= Queen Charlotte Bay =

Bay in the Falkland Islands

Map of the Falkland Islands showing Queen Charlotte Bay

Queen Charlotte Bay (Spanish: Bahia San Julian) is a bay/fjord on the west coast of West Falkland in the Falkland Islands.

== Geography ==
It is one of the two main bays on that coast, the other being King George Bay. It has an extremely intricate shoreline, and is regularly battered by westerly winds. The entrance across the bay from Swan Point (on the north-eastern tip of Weddell Island) and Dunnose Head on West Falkland is 10 mi.

== Name ==
The bay is said to be named after Charlotte of Mecklenburg-Strelitz, a queen of England.

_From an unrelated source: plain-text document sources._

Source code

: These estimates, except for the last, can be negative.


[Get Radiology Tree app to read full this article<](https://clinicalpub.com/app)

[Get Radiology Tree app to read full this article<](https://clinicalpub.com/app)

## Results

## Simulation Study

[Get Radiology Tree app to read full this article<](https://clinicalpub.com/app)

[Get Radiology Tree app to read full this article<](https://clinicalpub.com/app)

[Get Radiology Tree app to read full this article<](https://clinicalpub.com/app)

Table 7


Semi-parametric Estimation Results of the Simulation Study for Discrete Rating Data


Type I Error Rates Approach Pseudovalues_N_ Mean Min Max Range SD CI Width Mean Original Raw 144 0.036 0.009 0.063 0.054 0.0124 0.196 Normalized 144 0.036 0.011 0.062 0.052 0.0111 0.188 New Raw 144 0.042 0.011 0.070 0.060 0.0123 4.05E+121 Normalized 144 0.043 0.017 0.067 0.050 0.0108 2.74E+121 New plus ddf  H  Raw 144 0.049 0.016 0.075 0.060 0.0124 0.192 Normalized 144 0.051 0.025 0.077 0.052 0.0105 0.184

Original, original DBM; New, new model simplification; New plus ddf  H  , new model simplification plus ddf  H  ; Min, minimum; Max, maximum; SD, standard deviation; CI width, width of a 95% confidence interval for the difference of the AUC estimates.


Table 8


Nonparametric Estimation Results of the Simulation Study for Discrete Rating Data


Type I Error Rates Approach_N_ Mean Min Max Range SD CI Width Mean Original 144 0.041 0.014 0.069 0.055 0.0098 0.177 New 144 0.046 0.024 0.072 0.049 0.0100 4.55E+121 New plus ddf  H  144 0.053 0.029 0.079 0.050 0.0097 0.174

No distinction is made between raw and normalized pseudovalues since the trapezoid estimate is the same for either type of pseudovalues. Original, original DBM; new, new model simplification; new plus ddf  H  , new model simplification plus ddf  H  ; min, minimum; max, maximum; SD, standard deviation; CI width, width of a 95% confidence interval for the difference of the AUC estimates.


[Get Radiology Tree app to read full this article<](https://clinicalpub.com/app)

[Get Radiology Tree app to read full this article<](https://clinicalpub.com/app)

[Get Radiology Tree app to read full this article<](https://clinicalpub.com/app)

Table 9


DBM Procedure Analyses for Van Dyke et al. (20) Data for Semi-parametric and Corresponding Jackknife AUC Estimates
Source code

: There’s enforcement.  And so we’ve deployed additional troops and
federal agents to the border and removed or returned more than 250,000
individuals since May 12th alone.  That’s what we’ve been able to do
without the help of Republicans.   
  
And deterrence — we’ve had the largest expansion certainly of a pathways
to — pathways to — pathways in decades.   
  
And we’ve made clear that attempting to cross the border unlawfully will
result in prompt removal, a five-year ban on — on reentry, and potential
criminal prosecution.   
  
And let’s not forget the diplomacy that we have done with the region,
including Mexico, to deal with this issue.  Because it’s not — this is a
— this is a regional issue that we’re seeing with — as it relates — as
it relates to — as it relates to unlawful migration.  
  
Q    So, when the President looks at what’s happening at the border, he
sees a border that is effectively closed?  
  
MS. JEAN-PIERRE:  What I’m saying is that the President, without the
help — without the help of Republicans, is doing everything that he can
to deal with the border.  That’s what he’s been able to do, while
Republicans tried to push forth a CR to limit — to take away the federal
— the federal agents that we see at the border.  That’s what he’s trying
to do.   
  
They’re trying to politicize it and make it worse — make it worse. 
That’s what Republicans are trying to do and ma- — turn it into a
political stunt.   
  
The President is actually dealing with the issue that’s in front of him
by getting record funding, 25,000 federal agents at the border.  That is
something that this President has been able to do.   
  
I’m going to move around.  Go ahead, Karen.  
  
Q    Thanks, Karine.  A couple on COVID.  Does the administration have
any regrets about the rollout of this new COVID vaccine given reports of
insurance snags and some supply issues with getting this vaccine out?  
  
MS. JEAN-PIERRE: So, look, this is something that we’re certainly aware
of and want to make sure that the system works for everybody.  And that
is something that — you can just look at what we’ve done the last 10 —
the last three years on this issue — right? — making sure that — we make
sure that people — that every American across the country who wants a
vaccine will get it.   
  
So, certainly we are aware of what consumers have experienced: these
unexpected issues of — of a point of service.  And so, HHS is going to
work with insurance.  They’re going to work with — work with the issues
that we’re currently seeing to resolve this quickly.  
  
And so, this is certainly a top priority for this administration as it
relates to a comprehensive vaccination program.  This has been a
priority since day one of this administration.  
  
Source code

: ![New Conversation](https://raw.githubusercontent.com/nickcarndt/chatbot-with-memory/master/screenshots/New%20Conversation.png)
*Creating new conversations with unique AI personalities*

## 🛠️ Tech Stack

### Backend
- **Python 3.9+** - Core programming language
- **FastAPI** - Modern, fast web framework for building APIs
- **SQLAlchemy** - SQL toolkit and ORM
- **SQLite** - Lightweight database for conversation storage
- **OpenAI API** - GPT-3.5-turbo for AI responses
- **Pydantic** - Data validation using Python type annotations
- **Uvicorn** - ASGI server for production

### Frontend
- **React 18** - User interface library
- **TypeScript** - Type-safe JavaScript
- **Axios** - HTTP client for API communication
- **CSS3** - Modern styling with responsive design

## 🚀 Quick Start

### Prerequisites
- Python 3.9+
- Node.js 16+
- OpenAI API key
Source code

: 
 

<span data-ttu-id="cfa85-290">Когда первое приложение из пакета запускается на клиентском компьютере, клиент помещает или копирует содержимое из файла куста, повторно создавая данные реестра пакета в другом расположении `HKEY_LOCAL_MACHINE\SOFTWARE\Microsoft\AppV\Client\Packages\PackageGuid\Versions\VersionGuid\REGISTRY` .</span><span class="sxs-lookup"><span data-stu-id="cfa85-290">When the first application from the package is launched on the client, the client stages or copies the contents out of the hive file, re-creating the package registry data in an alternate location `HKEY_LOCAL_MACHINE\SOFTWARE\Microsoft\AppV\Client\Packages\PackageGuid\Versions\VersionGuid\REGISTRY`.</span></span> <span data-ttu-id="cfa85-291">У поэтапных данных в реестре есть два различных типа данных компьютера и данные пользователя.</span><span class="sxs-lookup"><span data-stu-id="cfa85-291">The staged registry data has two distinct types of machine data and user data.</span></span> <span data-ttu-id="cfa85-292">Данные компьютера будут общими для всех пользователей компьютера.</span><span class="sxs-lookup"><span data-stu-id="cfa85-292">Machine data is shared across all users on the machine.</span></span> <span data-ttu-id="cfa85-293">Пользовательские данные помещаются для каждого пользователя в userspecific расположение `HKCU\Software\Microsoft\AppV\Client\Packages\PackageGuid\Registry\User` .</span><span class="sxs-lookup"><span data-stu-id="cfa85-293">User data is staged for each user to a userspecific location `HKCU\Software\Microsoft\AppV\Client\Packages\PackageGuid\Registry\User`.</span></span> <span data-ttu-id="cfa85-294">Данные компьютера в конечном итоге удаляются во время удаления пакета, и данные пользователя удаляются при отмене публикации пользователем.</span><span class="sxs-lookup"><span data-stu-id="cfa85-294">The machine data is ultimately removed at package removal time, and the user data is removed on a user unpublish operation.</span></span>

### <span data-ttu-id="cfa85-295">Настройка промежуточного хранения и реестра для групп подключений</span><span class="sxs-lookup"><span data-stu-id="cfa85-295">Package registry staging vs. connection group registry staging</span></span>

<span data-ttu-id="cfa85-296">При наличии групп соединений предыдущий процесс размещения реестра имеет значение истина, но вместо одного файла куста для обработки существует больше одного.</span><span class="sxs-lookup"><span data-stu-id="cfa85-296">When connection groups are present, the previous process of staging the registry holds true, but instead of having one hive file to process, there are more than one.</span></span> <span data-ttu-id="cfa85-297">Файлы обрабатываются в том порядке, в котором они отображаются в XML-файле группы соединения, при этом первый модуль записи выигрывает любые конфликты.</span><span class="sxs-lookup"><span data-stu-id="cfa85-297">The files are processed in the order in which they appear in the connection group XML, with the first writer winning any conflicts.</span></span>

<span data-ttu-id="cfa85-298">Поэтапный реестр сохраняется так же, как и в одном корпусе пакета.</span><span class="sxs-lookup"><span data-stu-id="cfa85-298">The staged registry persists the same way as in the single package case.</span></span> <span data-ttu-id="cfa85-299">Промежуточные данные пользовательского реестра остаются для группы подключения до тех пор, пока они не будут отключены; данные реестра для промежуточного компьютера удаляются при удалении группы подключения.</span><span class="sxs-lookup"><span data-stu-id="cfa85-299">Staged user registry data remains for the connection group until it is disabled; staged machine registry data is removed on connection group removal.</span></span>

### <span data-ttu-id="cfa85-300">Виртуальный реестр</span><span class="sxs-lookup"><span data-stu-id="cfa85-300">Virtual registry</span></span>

Several islands are in the bay; the named ones are Weddell Island, the Double Creek Islands (East, West and Outer Islet), Fox Island, Double Island (which covers 9 ha, Outer Island (which covers an area of 20 ha, and Harpoon Island which covers an area of 3 ha. The three islands were the first offshore islands (i.e. not on the two main islands of West or East Falkland) to benefit from a rat eradication scheme in 2001. Double Island is made up of two land masses joined by a small neck of land (hence the name Double Island).

== Wildlife ==
The bay is noted for being a good place to see baleen, fin, minke, and sei whales, with occasional sightings of Peale's dolphins and orcas. Other whales and sea mammals have been spotted in the area, but stay outside the bay, which is believed to have a maximum depth of 60 m. The bay is also used as a sheltering point for fishing boats involved in the squid-fishing industry. Birdlife around the bay includes thin-billed prions, striated caracara, rock shags, sheathbills and king shags. The bay is also host to juvenile Doryteuthis gahi (Patagonian squid) which are part of the diet of various animals in the area including Gentoo penguins.